Officials: Lock 52 demo won't bother Brookport residents

Representatives of the U.S. Army Corps of Engineers and contractors involved in the planned demolition of Lock and Dam 52 answer questions from Brookport, Ill., residents during a public meeting Thursday at city hall. They are (from left): Aaron Slates, project manager with C.J. Mahan Construction; Tom Greiwe, blasting project manager; and Bill Gilmore, constructability engineer with the USACE.

ANN DOUGLAS | Metropolis Planet

Blasting as part of the planned demolition of Lock and Dam 52 shouldn't have adverse affects on nearby Brookport, Illinois, residents were told this week during a public meeting.

Representatives of the U.S. Army Corps of Engineers and the project contractor, C.J. Mahan Construction, of Columbus, Ohio, briefed approximately 30 residents who attended a Thursday meeting at Brookport City Hall.

"Residents should not experience shaking buildings or rattling windows," said Tom Greiwe, blasting project manager. "You're more likely to hear just a thud."

Blasting is expected to begin later this month as soon as low water stages are reached on the Ohio River. The planned completion date for the $35.5 million demolition project is December 2020.

River traffic will be closed from the Brookport bridge to the Interstate 24 bridge between 10 a.m. and 2 p.m. while explosives are loaded and then detonated. Conditions permitting, the blast should occur around noon every day Monday through Saturday.

There will be two boats clearing the safety area of any river traffic before the blasts. A signal will sound five minutes before the blast and again one minute before the blast. An all-clear signal will occur afterwards.

Demolition of the marine features at 52 will involve blasting of the concrete portions of the lock, which will break it up enough so that it can be removed in smaller chunks with heavy machinery, according to the Corps.

Cement debris will be loaded on the Illinois side of the river and will be covered with rip rap to an even slope.

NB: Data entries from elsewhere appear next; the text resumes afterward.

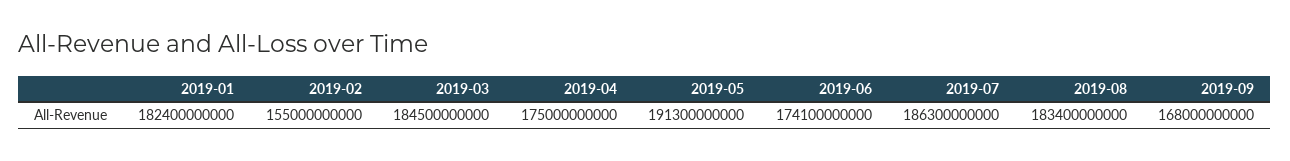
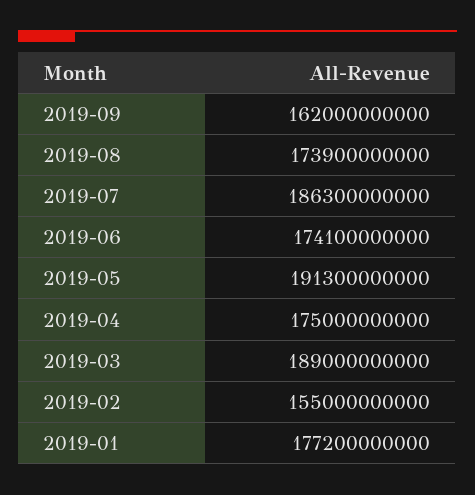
  {
-   "2019-01": 182400000000,
+   "2019-01": 177200000000,
    "2019-02": 155000000000,
-   "2019-03": 184500000000,
+   "2019-03": 189000000000,
    "2019-04": 175000000000,
    "2019-05": 191300000000,
    "2019-06": 174100000000,
    "2019-07": 186300000000,
-   "2019-08": 183400000000,
+   "2019-08": 173900000000,
-   "2019-09": 168000000000
+   "2019-09": 162000000000
  }

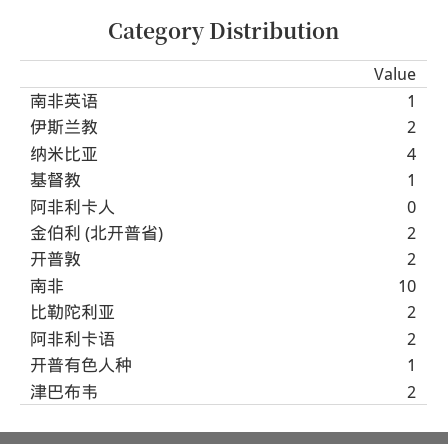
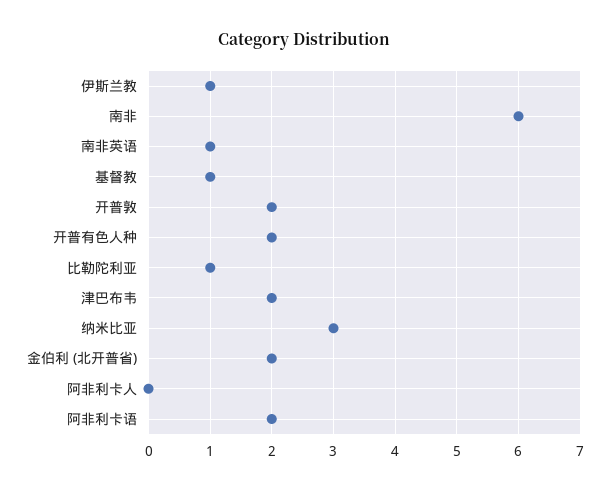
  {
    "南非英语": 1,
-   "伊斯兰教": 2,
+   "伊斯兰教": 1,
-   "纳米比亚": 4,
+   "纳米比亚": 3,
    "基督教": 1,
    "阿非利卡人": 0,
    "金伯利 (北开普省)": 2,
    "开普敦": 2,
-   "南非": 10,
+   "南非": 6,
-   "比勒陀利亚": 2,
+   "比勒陀利亚": 1,
    "阿非利卡语": 2,
-   "开普有色人种": 1,
+   "开普有色人种": 2,
    "津巴布韦": 2
  }

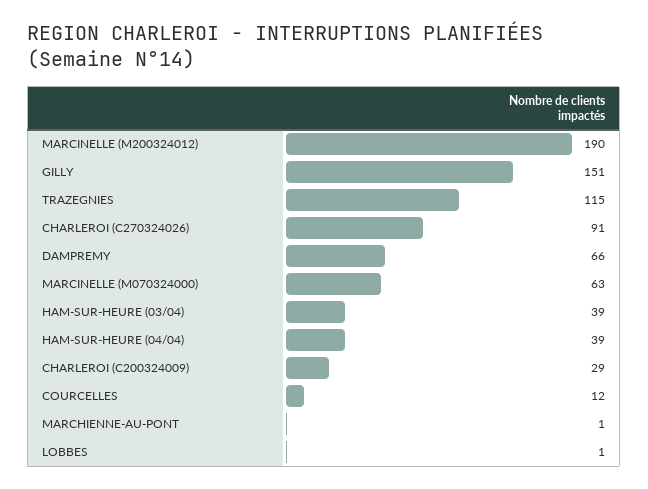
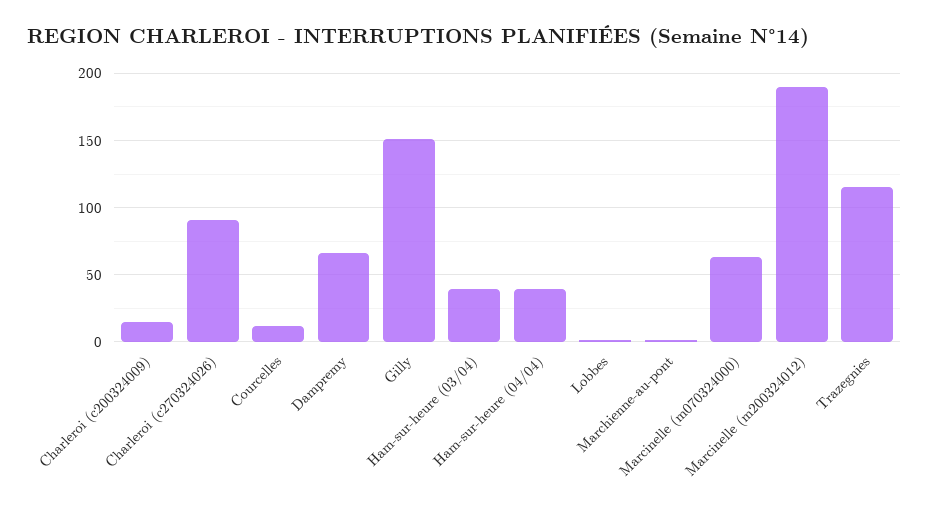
  {
    "MARCINELLE (M200324012)": 190,
    "GILLY": 151,
    "TRAZEGNIES": 115,
    "CHARLEROI (C270324026)": 91,
    "DAMPREMY": 66,
    "MARCINELLE (M070324000)": 63,
    "HAM-SUR-HEURE (03/04)": 39,
    "HAM-SUR-HEURE (04/04)": 39,
-   "CHARLEROI (C200324009)": 29,
+   "CHARLEROI (C200324009)": 15,
    "COURCELLES": 12,
    "MARCHIENNE-AU-PONT": 1,
    "LOBBES": 1
  }

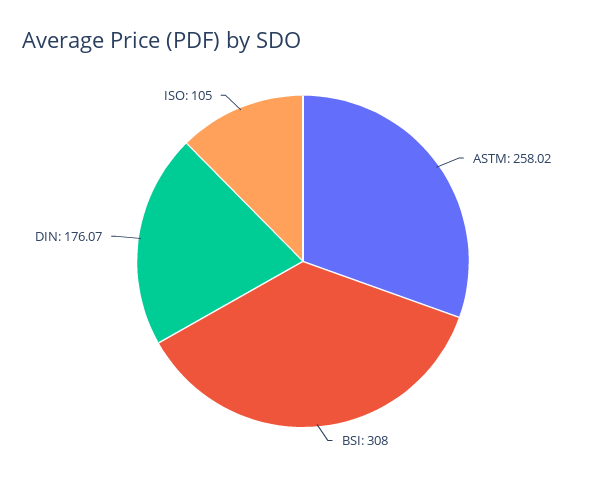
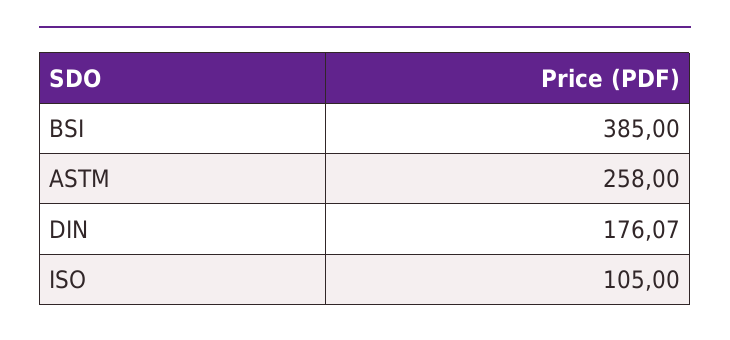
  {
-   "ASTM": 258.02,
+   "ASTM": 258,
-   "BSI": 308,
+   "BSI": 385,
    "DIN": 176.07,
    "ISO": 105
  }

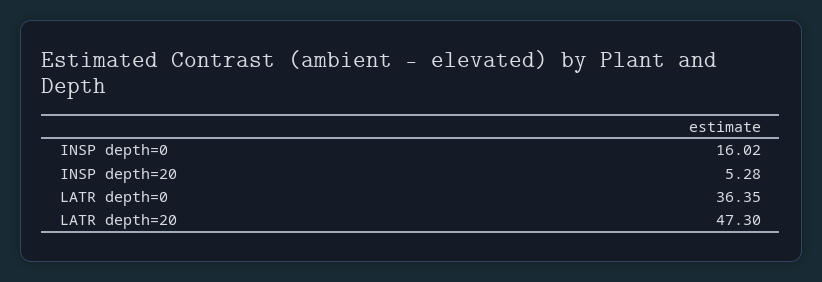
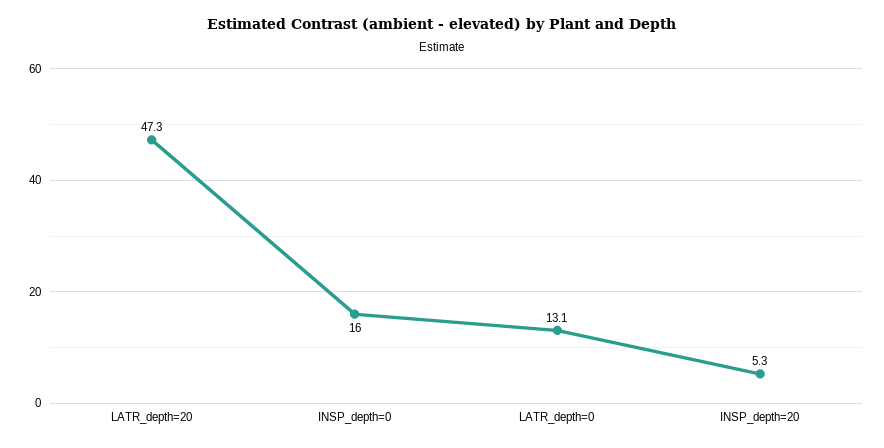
  {
    "INSP depth=0": 16.02,
    "INSP depth=20": 5.28,
-   "LATR depth=0": 36.35,
+   "LATR depth=0": 13.1,
    "LATR depth=20": 47.3
  }

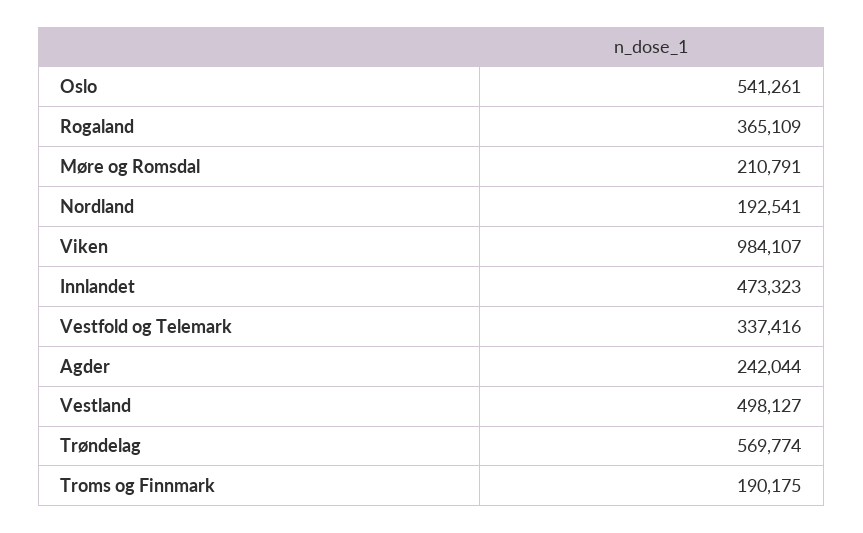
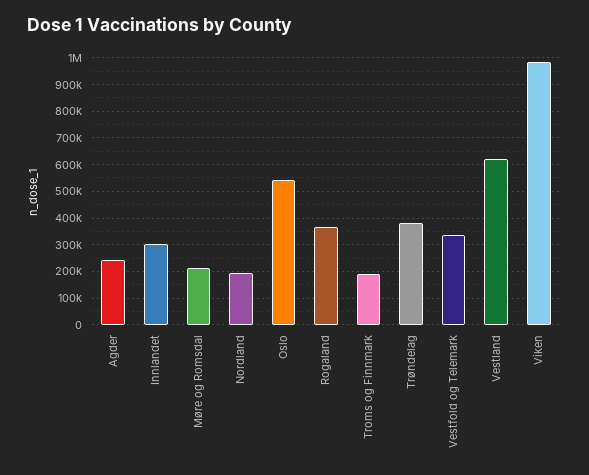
  {
    "Oslo": 541261,
    "Rogaland": 365109,
    "Møre og Romsdal": 210791,
    "Nordland": 192541,
    "Viken": 984107,
-   "Innlandet": 473323,
+   "Innlandet": 300000,
    "Vestfold og Telemark": 337416,
    "Agder": 242044,
-   "Vestland": 498127,
+   "Vestland": 625000,
-   "Trøndelag": 569774,
+   "Trøndelag": 375000,
    "Troms og Finnmark": 190175
  }

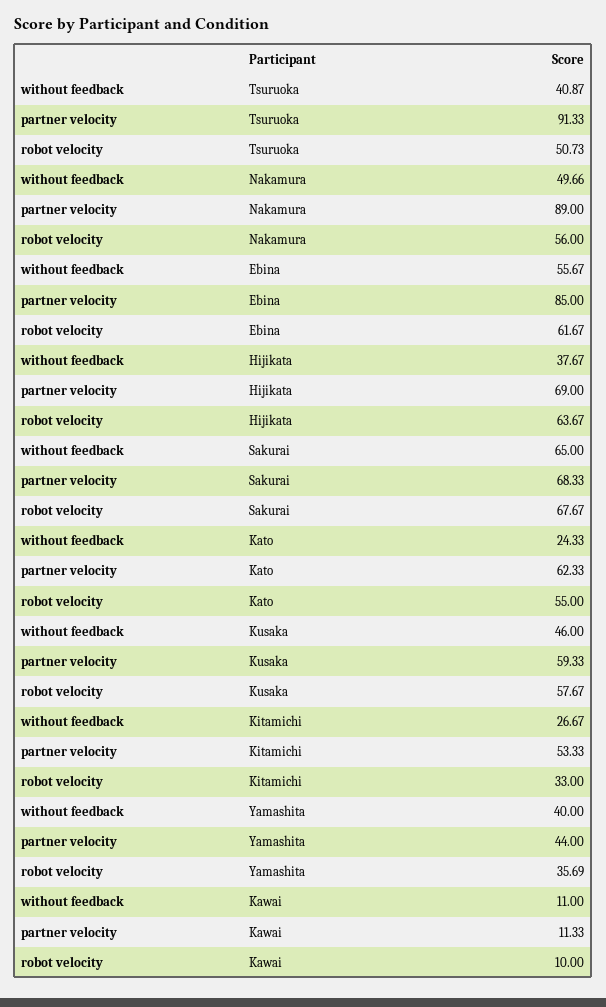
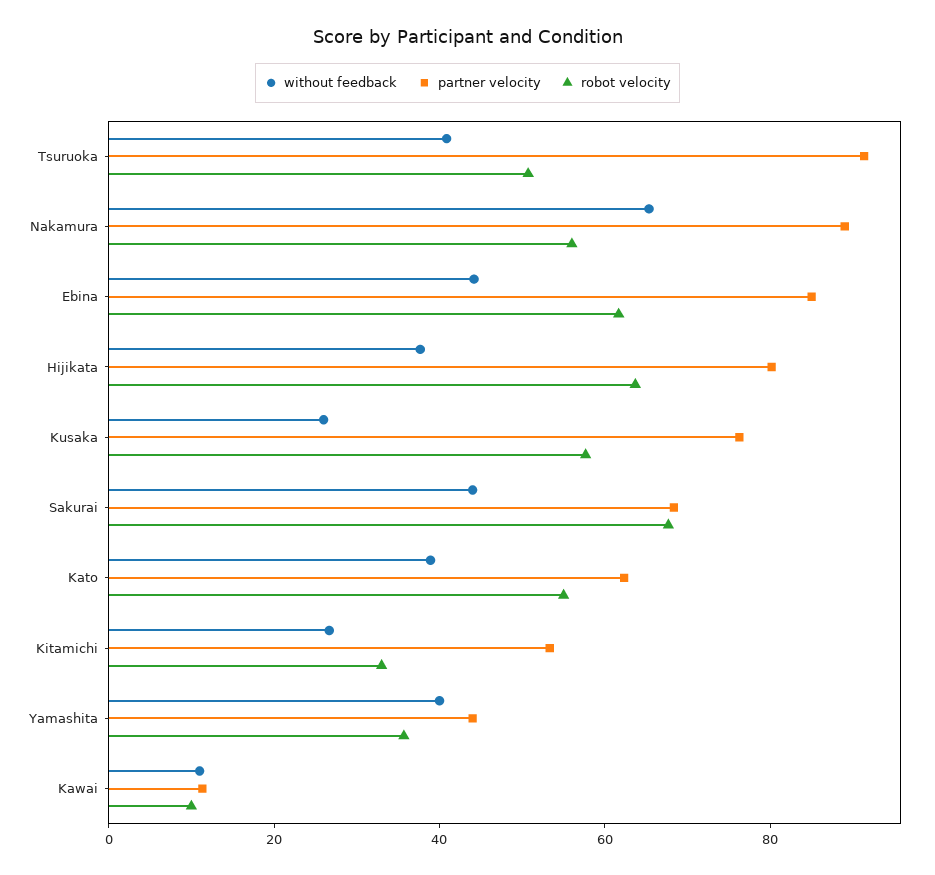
  {
    "without feedback": {
      "Tsuruoka": 40.87,
-     "Nakamura": 49.66,
+     "Nakamura": 65,
-     "Ebina": 55.67,
+     "Ebina": 45,
      "Hijikata": 37.67,
-     "Sakurai": 65,
+     "Sakurai": 45,
-     "Kato": 24.33,
+     "Kato": 40,
-     "Kusaka": 46,
+     "Kusaka": 25,
      "Kitamichi": 26.67,
      "Yamashita": 40,
      "Kawai": 11
    },
    "partner velocity": {
      "Tsuruoka": 91.33,
      "Nakamura": 89,
      "Ebina": 85,
-     "Hijikata": 69,
+     "Hijikata": 80,
      "Sakurai": 68.33,
      "Kato": 62.33,
-     "Kusaka": 59.33,
+     "Kusaka": 75,
      "Kitamichi": 53.33,
      "Yamashita": 44,
      "Kawai": 11.33
    },
    "robot velocity": {
      "Tsuruoka": 50.73,
      "Nakamura": 56,
      "Ebina": 61.67,
      "Hijikata": 63.67,
      "Sakurai": 67.67,
      "Kato": 55,
      "Kusaka": 57.67,
      "Kitamichi": 33,
      "Yamashita": 35.69,
      "Kawai": 10
    }
  }

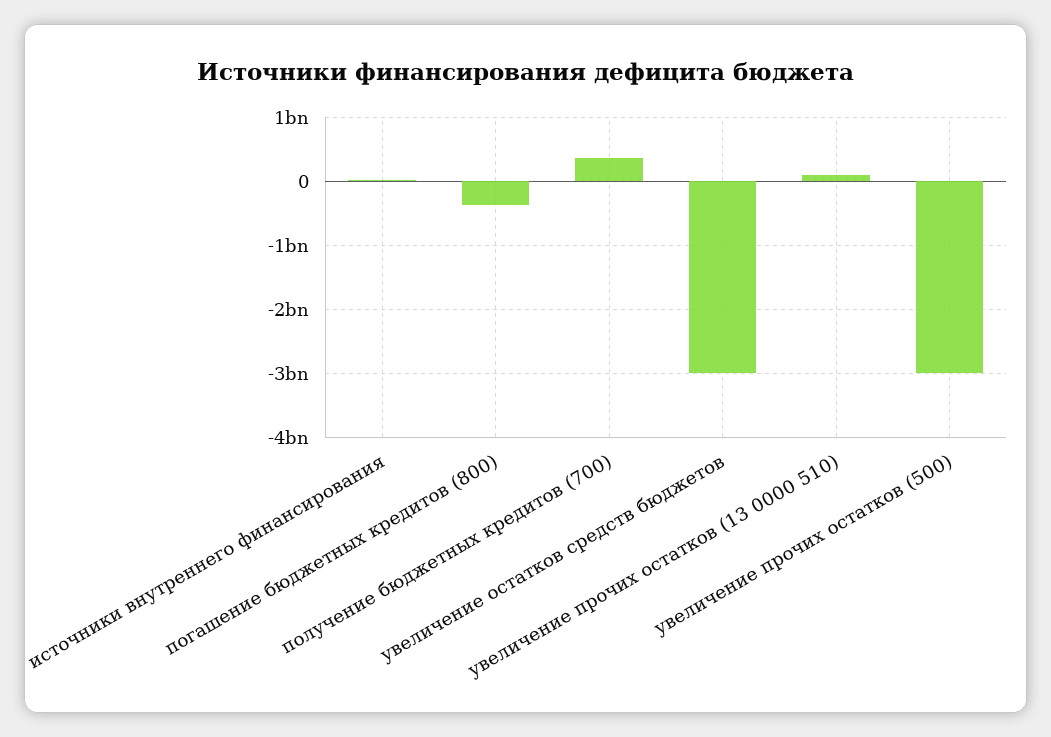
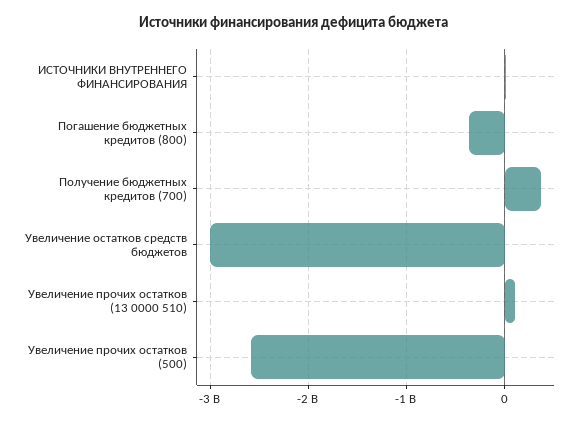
  {
    "источники внутреннего финансирования": 0,
    "погашение бюджетных кредитов (800)": -400000000,
    "получение бюджетных кредитов (700)": 400000000,
    "увеличение остатков средств бюджетов": -3000000000,
    "увеличение прочих остатков (13 0000 510)": 100000000,
-   "увеличение прочих остатков (500)": -3000000000
+   "увеличение прочих остатков (500)": -2600000000
  }

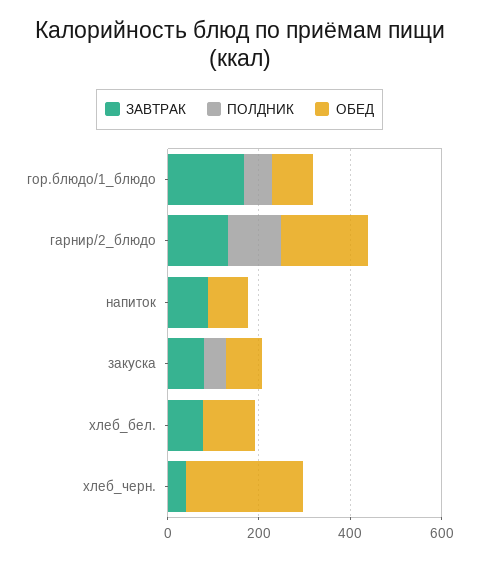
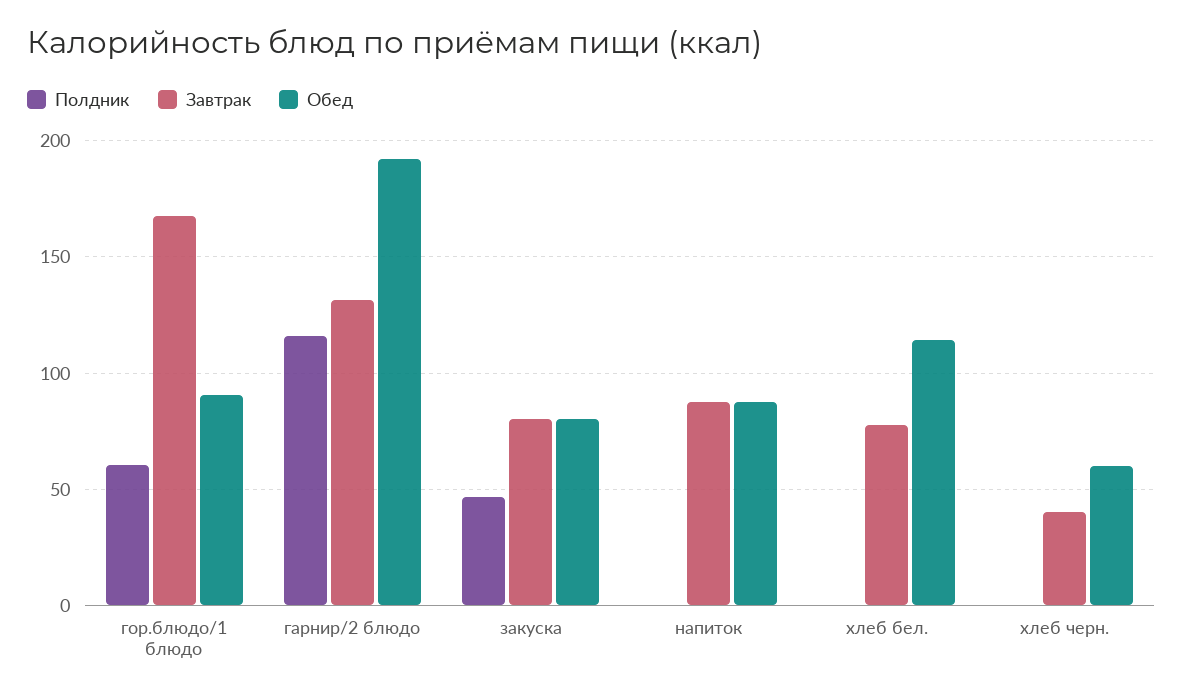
  {
    "ЗАВТРАК": {
      "гор.блюдо/1_блюдо": 170,
      "гарнир/2_блюдо": 130,
      "напиток": 90,
      "закуска": 80,
      "хлеб_бел.": 80,
      "хлеб_черн.": 40
    },
    "ПОЛДНИК": {
      "гор.блюдо/1_блюдо": 60,
      "гарнир/2_блюдо": 115,
      "напиток": 0,
      "закуска": 45,
      "хлеб_бел.": 0,
      "хлеб_черн.": 0
    },
    "ОБЕД": {
      "гор.блюдо/1_блюдо": 90,
      "гарнир/2_блюдо": 190,
      "напиток": 90,
      "закуска": 80,
      "хлеб_бел.": 115,
-     "хлеб_черн.": 250
+     "хлеб_черн.": 60
    }
  }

The wooden wickets also will be buried with the debris after removal.

The Corps of Engineers and its contractor will update the U.S. Coast Guard and the navigation industry of the blasting schedule and river traffic procedures.

With the opening of the new Olmsted Locks and Dam last year, Locks and Dam 52 and 53, located at Brookport and Grand Chain, Illinois, were no longer necessary.

The antiquated design of 52 and 53, originally completed in 1928 and 1929, made it increasingly impossible to meet the modern-day traffic demands along the key stretch of the Ohio River.

Some demolition on Lock and Dam 53 has already begun. The contract for that project is $36 million.

The Metropolis Planet contributed to this report.